Most of this match looked kind of the same from this point. Australia would push forwards, and either get stalled in front of the opposition's defence, or take a shot and jag it badly.

Milligan's pass to Leckie resulted in a miss (20'). Mooy had a meaningful shot that breezed past the post (39'). Behich delivered a corner that bounced around for a bit before Cahill's stot missed (60'). Rogic played a long ball after which Behich found himself in space and the missed (71'). Peru's Flores hit a shot that was more hopeful than good and missed (80'). Jedinak took a free kick after Sainsbury was brought down a missed everything (82'.)

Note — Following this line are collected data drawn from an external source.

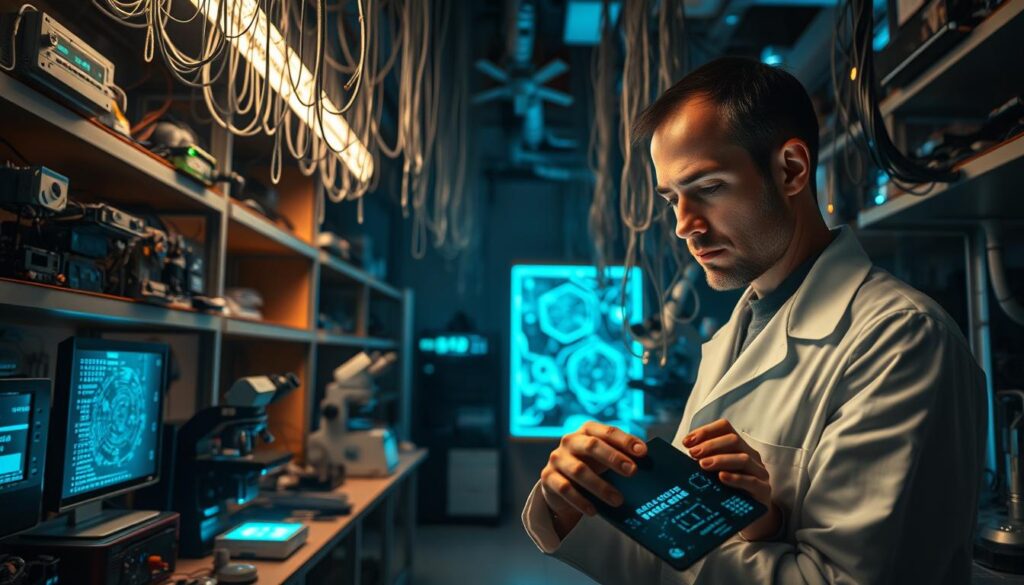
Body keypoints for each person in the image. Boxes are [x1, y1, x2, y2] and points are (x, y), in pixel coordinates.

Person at [521, 57, 987, 584]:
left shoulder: (900, 340)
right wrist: (575, 505)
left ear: (791, 169)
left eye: (708, 187)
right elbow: (685, 535)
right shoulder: (733, 337)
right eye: (673, 199)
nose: (684, 225)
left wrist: (749, 528)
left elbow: (832, 579)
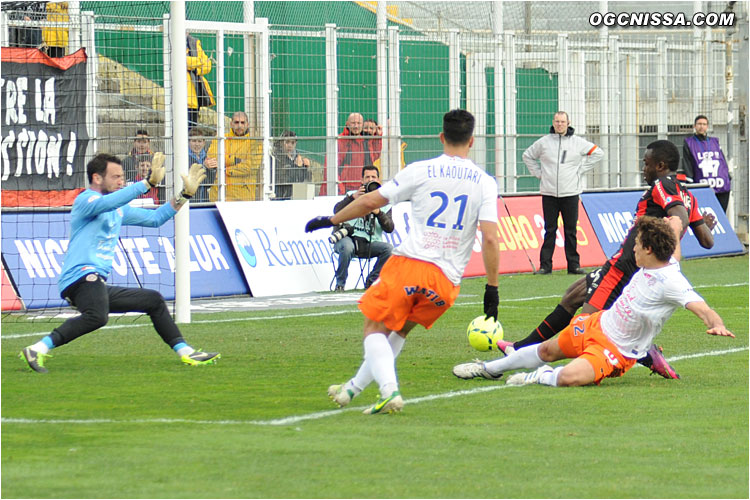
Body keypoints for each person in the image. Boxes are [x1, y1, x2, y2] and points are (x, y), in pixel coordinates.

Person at [305, 109, 500, 414]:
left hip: (412, 265)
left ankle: (389, 391)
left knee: (373, 328)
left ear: (441, 137)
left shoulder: (421, 170)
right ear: (471, 141)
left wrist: (333, 218)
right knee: (398, 331)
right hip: (448, 283)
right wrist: (492, 289)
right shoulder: (485, 183)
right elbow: (490, 237)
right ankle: (351, 390)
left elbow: (371, 201)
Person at [495, 140, 715, 380]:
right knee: (574, 294)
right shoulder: (687, 195)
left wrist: (673, 238)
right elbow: (708, 241)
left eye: (647, 163)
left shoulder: (662, 185)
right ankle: (519, 348)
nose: (643, 168)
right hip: (632, 265)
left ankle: (635, 356)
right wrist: (704, 226)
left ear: (661, 165)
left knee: (584, 326)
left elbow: (678, 215)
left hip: (625, 267)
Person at [453, 216, 734, 386]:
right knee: (547, 351)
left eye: (636, 246)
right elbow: (673, 225)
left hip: (616, 350)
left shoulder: (672, 280)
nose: (632, 250)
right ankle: (488, 369)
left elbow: (703, 309)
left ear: (648, 249)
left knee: (569, 378)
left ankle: (539, 377)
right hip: (597, 324)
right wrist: (674, 222)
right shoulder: (660, 258)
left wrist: (716, 324)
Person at [18, 153, 219, 373]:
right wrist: (148, 183)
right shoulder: (86, 200)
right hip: (79, 278)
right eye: (115, 177)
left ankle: (186, 352)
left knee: (153, 300)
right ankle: (38, 348)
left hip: (95, 282)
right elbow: (109, 202)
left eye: (122, 177)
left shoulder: (118, 208)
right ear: (97, 178)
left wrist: (184, 195)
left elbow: (155, 219)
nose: (121, 181)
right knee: (97, 316)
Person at [523, 111, 604, 275]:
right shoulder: (544, 143)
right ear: (553, 123)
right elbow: (527, 156)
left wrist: (580, 170)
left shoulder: (578, 142)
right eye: (557, 121)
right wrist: (539, 174)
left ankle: (573, 265)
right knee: (549, 229)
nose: (559, 124)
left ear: (568, 123)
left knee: (571, 230)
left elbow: (598, 153)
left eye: (562, 122)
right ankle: (545, 266)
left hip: (571, 193)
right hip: (549, 193)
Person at [331, 165, 394, 291]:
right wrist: (353, 198)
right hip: (348, 239)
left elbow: (389, 228)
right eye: (367, 177)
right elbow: (336, 211)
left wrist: (378, 212)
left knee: (389, 249)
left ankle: (371, 282)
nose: (370, 179)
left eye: (373, 177)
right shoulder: (352, 196)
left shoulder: (385, 203)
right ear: (362, 180)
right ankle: (340, 284)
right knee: (347, 247)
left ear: (378, 180)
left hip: (369, 243)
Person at [207, 111, 263, 201]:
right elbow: (213, 157)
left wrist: (225, 170)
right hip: (219, 195)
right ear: (231, 124)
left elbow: (249, 167)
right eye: (236, 122)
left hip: (242, 196)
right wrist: (235, 160)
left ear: (247, 124)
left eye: (242, 122)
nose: (239, 126)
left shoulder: (255, 142)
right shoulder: (221, 138)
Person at [680, 115, 732, 213]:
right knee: (704, 214)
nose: (701, 126)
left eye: (704, 124)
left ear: (707, 126)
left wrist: (727, 176)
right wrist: (690, 182)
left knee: (721, 213)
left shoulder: (714, 141)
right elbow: (687, 163)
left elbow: (722, 159)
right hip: (702, 184)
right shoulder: (689, 142)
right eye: (699, 124)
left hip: (720, 184)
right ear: (694, 126)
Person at [186, 34, 215, 129]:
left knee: (191, 133)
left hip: (193, 100)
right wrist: (199, 61)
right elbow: (180, 60)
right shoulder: (170, 41)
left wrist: (194, 68)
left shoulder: (194, 43)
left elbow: (208, 65)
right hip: (178, 100)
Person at [333, 112, 366, 195]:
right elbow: (333, 166)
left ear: (362, 125)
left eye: (358, 123)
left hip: (361, 186)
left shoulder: (365, 141)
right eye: (353, 123)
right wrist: (340, 188)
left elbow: (375, 155)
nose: (356, 126)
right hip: (344, 187)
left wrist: (378, 136)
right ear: (347, 124)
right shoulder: (340, 141)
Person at [272, 130, 311, 200]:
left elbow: (301, 179)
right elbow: (285, 180)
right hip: (279, 196)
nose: (290, 145)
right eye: (287, 142)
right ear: (282, 142)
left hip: (292, 195)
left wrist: (305, 167)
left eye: (292, 143)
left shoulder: (296, 156)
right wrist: (297, 167)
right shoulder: (277, 157)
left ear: (295, 144)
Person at [188, 128, 217, 203]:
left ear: (204, 143)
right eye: (194, 141)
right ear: (188, 142)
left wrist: (212, 169)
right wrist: (204, 167)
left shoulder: (207, 157)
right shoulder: (184, 157)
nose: (197, 144)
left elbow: (209, 183)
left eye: (199, 141)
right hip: (189, 199)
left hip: (204, 199)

The other goal came at the 50 minute mark when Guerrero (who was only allowed in the tournament because the confederations of France, Denmark and Australia, decided to forgive his cocaine charges which would have rendered him ineligible) made a run into the 18 yard box and had a go. There was nothing inherently remarkable about the goal other than it doubled the scoreline and given that apart from Matt Leckie, nobody in an Australian shirt has scored a goal in calendar year 2018, this effectively put the game beyond Australia.

Probably the newspapers will spend many column inches trying to diagnose what's wrong with Australian football but with a string of results of 2-1, 1-1, and 2-0, against teams ranked no lower than 12th, I don't think that that's necessary. The basic problem with Australian football is that Rugby League, Rugby Union, and Australian Rules Football exist. This is a simple opportunity cost issue and given that Australia either is or is somewhere near the top of the world in those three other codes of football, it should be expected that they do not as well against nations of comparative specialists. I bet that the number of people in Peru who have heard of Australian Rules Football, could all fit into a phone booth. The fact that Australia qualifies and consistently fails to escape the group is merely an expression of where the expectations should be set. On that metric, Australia has performed exactly as should be expected and in the very broad context of the history of the World Cup, only eight nations have ever won it anyway.

Australia has done better than Italy, they've done better than the United States because they've made it to the tournament, and they've done better than Saudi Arabia because against the top dozen teams, they have looked adequate. The even numbered QF flight from Sochi to Sydney may have been booked immediately after the kickoff in the France - Denmark game but there's no reason to arrive at Kingsford-Smith Airport with pitchforks and backhoes unless you are the landscape gardeners.
Australia played with heart and soul and were simply not good enough to beat the top dozen teams in the world, and although that's boring, it's fine.